The issue of critical enchantment brings to mind a medieval tale about ancient Glastonbury. During one of the darker of the dark ages, the story goes, a Welch saint named Collen set up shop at the foot of the Tor. One day he overheard two locals praise Gwyn ap Nudd, the King of the Faeries and the Lord of Annwyn, aka the Celtic land of the dead. Collen stuck his head out his cell and told the fellows not to stand in awe of the faeries, who, he claimed, were most certainly demons. The two guys, who I imagine looked something like John Bonham, snarled at the saint, warning that he had just earned himself a face-to-face meeting with Gwyn.
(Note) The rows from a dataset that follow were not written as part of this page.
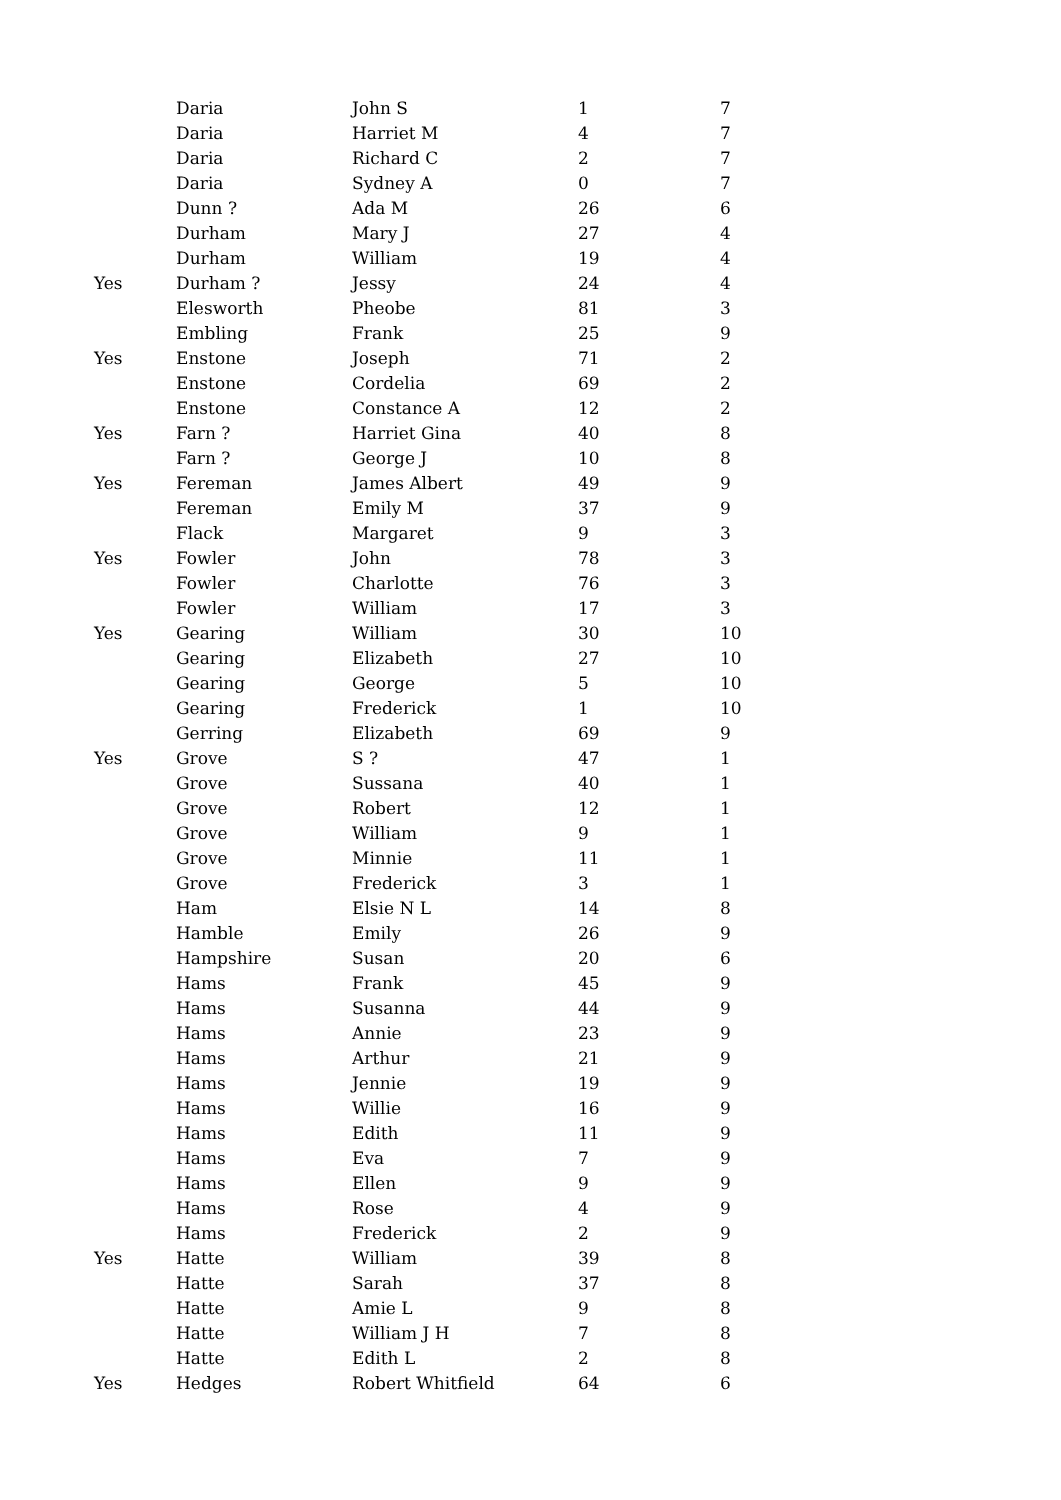| | Daria | John S | 1 | 7 |
| | Daria | Harriet M | 4 | 7 |
| | Daria | Richard C | 2 | 7 |
| | Daria | Sydney A | 0 | 7 |
| | Dunn ? | Ada M | 26 | 6 |
| | Durham | Mary J | 27 | 4 |
| | Durham | William | 19 | 4 |
| Yes | Durham ? | Jessy | 24 | 4 |
| | Elesworth | Pheobe | 81 | 3 |
| | Embling | Frank | 25 | 9 |
| Yes | Enstone | Joseph | 71 | 2 |
| | Enstone | Cordelia | 69 | 2 |
| | Enstone | Constance A | 12 | 2 |
| Yes | Farn ? | Harriet Gina | 40 | 8 |
| | Farn ? | George J | 10 | 8 |
| Yes | Fereman | James Albert | 49 | 9 |
| | Fereman | Emily M | 37 | 9 |
| | Flack | Margaret | 9 | 3 |
| Yes | Fowler | John | 78 | 3 |
| | Fowler | Charlotte | 76 | 3 |
| | Fowler | William | 17 | 3 |
| Yes | Gearing | William | 30 | 10 |
| | Gearing | Elizabeth | 27 | 10 |
| | Gearing | George | 5 | 10 |
| | Gearing | Frederick | 1 | 10 |
| | Gerring | Elizabeth | 69 | 9 |
| Yes | Grove | S ? | 47 | 1 |
| | Grove | Sussana | 40 | 1 |
| | Grove | Robert | 12 | 1 |
| | Grove | William | 9 | 1 |
| | Grove | Minnie | 11 | 1 |
| | Grove | Frederick | 3 | 1 |
| | Ham | Elsie N L | 14 | 8 |
| | Hamble | Emily | 26 | 9 |
| | Hampshire | Susan | 20 | 6 |
| | Hams | Frank | 45 | 9 |
| | Hams | Susanna | 44 | 9 |
| | Hams | Annie | 23 | 9 |
| | Hams | Arthur | 21 | 9 |
| | Hams | Jennie | 19 | 9 |
| | Hams | Willie | 16 | 9 |
| | Hams | Edith | 11 | 9 |
| | Hams | Eva | 7 | 9 |
| | Hams | Ellen | 9 | 9 |
| | Hams | Rose | 4 | 9 |
| | Hams | Frederick | 2 | 9 |
| Yes | Hatte | William | 39 | 8 |
| | Hatte | Sarah | 37 | 8 |
| | Hatte | Amie L | 9 | 8 |
| | Hatte | William J H | 7 | 8 |
| | Hatte | Edith L | 2 | 8 |
| Yes | Hedges | Robert Whitfield | 64 | 6 |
Collen retired to his hovel until the King of Faeries sent one of his roadies to fetch the saint to the top of the Tor. Realizing that resistance was futile, Collen eventually took some holy water and climbed to the hilltop, where he found himself surrounded by a castle filled with glamorous musicians, court retainers, and beautiful young women. King Gwyn sat in a golden chair, and offered Collen something to eat. Collen, wise to the ways of faeries, declined the goods. Gwyn then asked the saint if he admired the red and blue liveries of his roadies. “The dress is good of its kind,” answered Collen. “But the red is the red of burning fire and the blue is the blue of freezing cold!” In other words, Faery is Hell. The saint flung his holy water around him. The castle vanished, the faeries disappeared, and Collen stood on the windy Tor, alone.